– А как? – уже совсем заинтересовалась Дашутка.
– А так. Надела раз девка кафтан молодецкой, подпоясалась кушаком, шапку набекрень надвинула, рукавицы взяла да и пошла на Тускару-реку, на бой на кулачной.
– Вона девка какая! – воскликнула Дашутка, все более и более заинтересовываясь рассказом Фивы.
– Девка бедовая! – подтвердила Фива и продолжила: – Там уж было, на Тускаре-то, на реке, народу много-премного. Все больше парни молодые, здоровые. Побежали и мы, девки, хохочучи, за Павлюшкой-то. Что, мол, думаем, будет делать Павлюшка? А Павлюшка… что бы ты думала, красавица моя?.. Павлюшка тоже на кулачки биться пошла. Так и пошла.
– Ну а дале? – встала из-под окна Дашутка и подошла к Фиве.
– А дале… дале-то сперва хорошо, потом плохо. Павлюшка-то ведь парня свово нашла. Глядь – а он бежит прямо на нее и точь-в-точь такой, каков приходил к ней в баню. Видели мы, что Павлюшка вскрикнула да так и встала на месте. А парень на нее. «Бережись, – кричит, – а то зашибу!» А девка ни с места. Глядит, глаза выпуча, да рдеет вся лицом, что ягодка. Тут парень и угодил ей под хряшки в бока. Покачалась девка маленечко, прошептала тихохонько: «Милый, милый…» – да и свалилась на снег. Мы кричать, плакать, парня укорять. А он: «Не знал, не ведал, девицы-красавицы, простите!» А сам наклонился над ней, да и взвыл: «Да ведь я-то тебя, дорогая, во сне видел, тобой, удалой молодец, бредил! Очнись! Очнись!» Очнулась Павлюшка, точно что очнулась, да только для того, чтоб вздохнуть напоследях да Богу душу отдать. Померла наша Павлюшка. Слышно, потом и парень с собой покончил – топором в грудину хлестанул. И уж выли мы, девки, тогда! Ах как много выли мы тогда! – заключила свой рассказ Фива и удивилась, глядя на Дашутку, стоявшую перед ней с пылающим лицом и со сверкающими удальством глазами.

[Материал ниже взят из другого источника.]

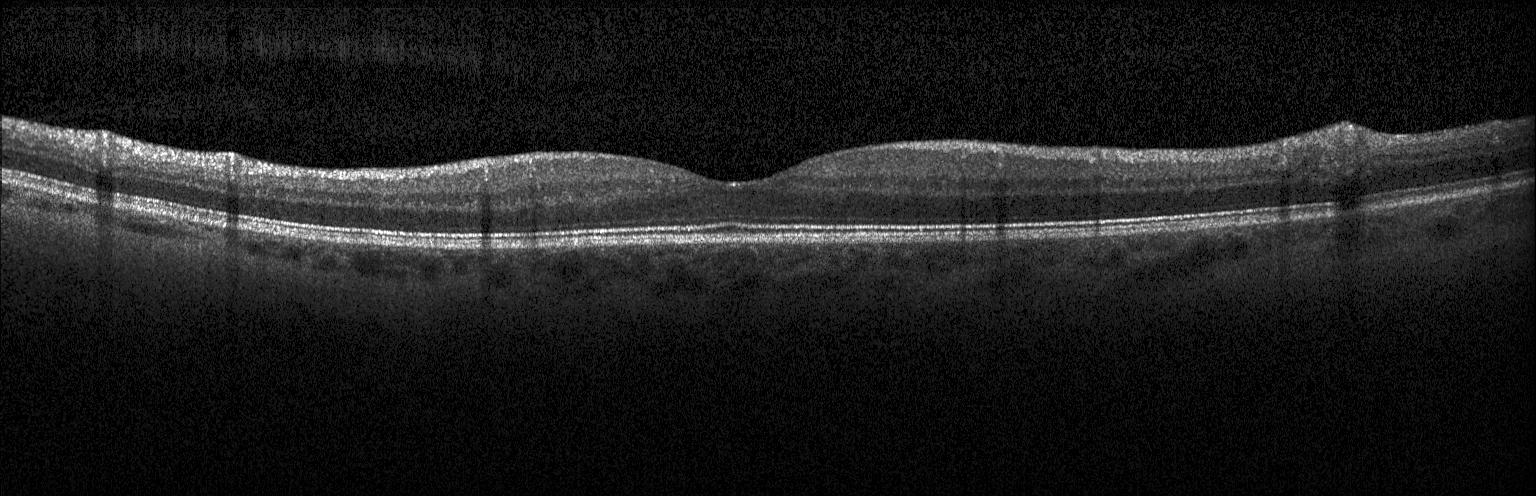 Retinal OCT cross-section. Instrument: Heidelberg Spectralis — Impression: no CNV, DME, or drusen.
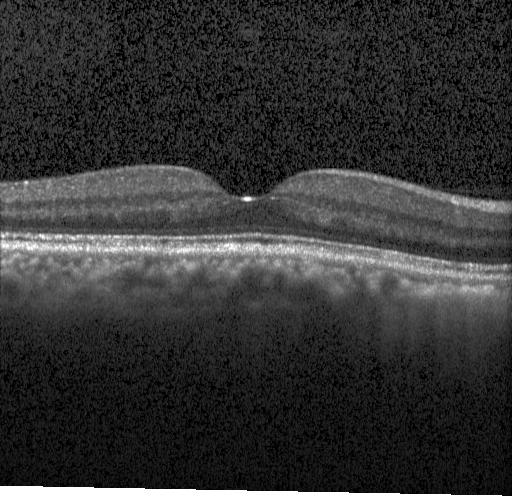 Optical coherence tomography scan
Finding: neither choroidal neovascularization, diabetic macular edema, nor drusen.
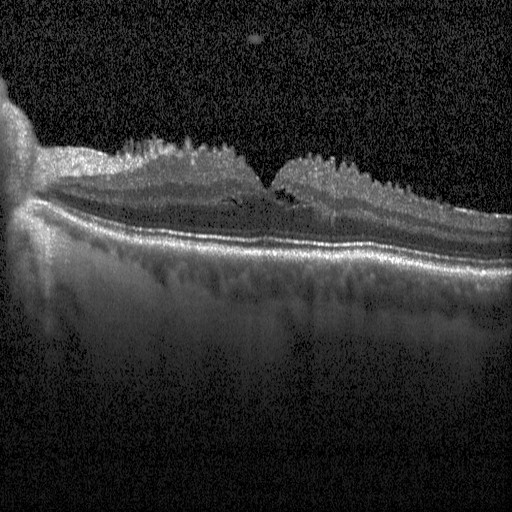
This B-scan demonstrates DME.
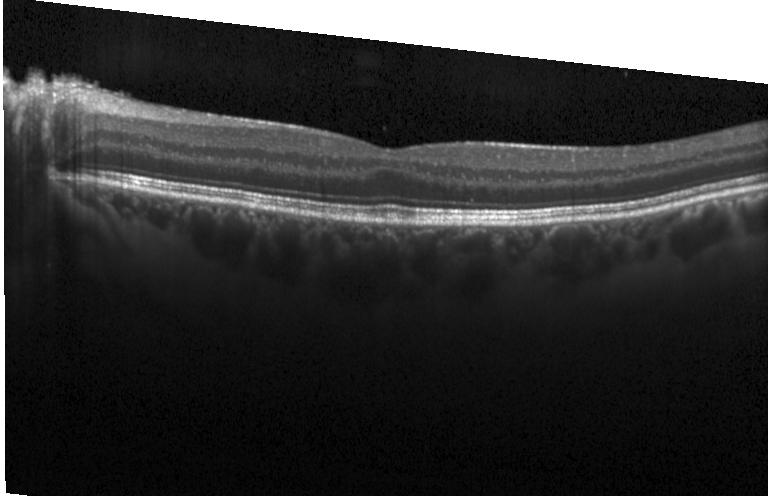 Spectral-domain OCT B-scan: no evidence of choroidal neovascularization, diabetic macular edema, or drusen.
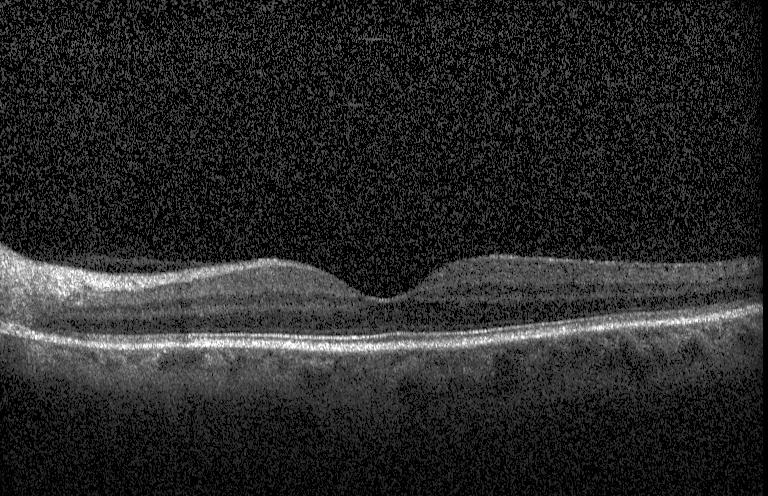

Spectral-domain optical coherence tomography; OCT B-scan; Heidelberg Spectralis
Dx: no evidence of choroidal neovascularization, diabetic macular edema, or drusen.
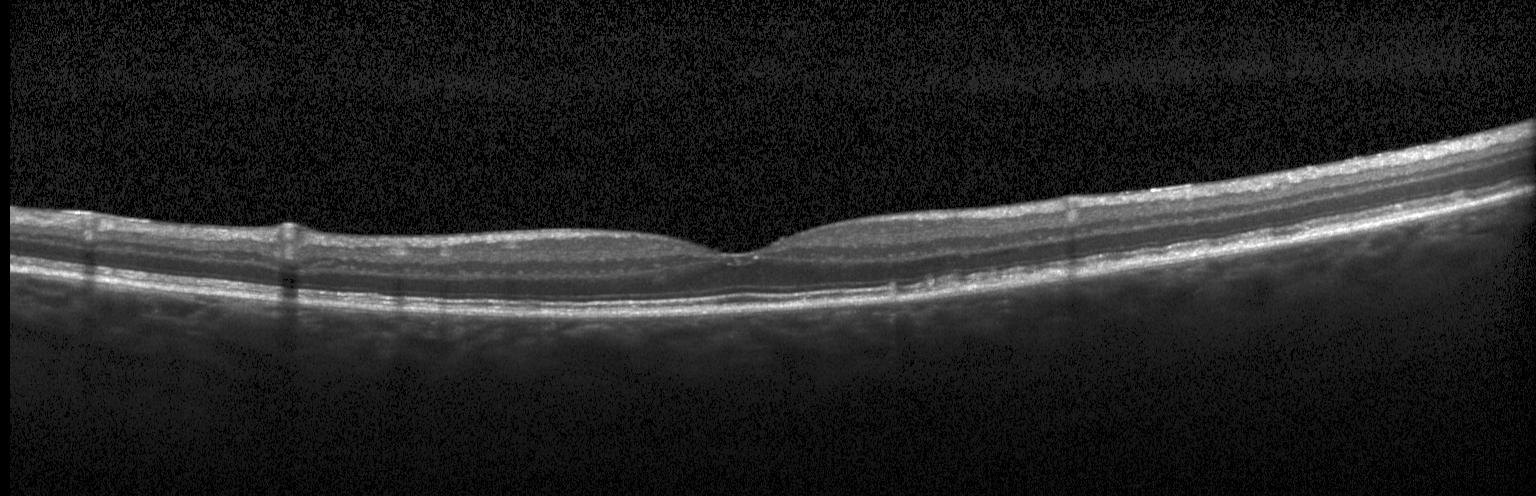

Centered on the fovea; spectral-domain optical coherence tomography; OCT line scan
Impression: multiple drusen.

– Фивка! Сейчас мне кафтан, кушак, шапку, рукавицы! – приказала взволнованная девушка. – Хочу и я на кулачный бой, на Москву-реку! Хочу! У меня теперь своя воля!
И Дашутка притопнула ногой.
Не более как через час из ворот малинового домика, скрипя полозьями, выехал возок. Бодрый савраска фыркал и порывался вперед. Им правила не узнаваемая теперь Фива, в темном кафтане, с бараньей шапкой на голове. В возке сидела Дашутка. Она была в собольей шубке, крытой зеленым бархатом, и в собольей же шапке с зеленым же верхом.
– Ну, трогай! – крикнула она. – Сперва по Троицкой, потом на Москву-реку!
Конек вдруг взмахнул головой, раза два сильно рванулся вперед, перебил ногами и подхватил, несясь опрометью вдоль по длинной и гладкой белой улице. Морозный воздух свистел мимо, и у Дашутки дух захватывало. Все кругом неслось, кружилось и металось, как будто пересыпалось и падало.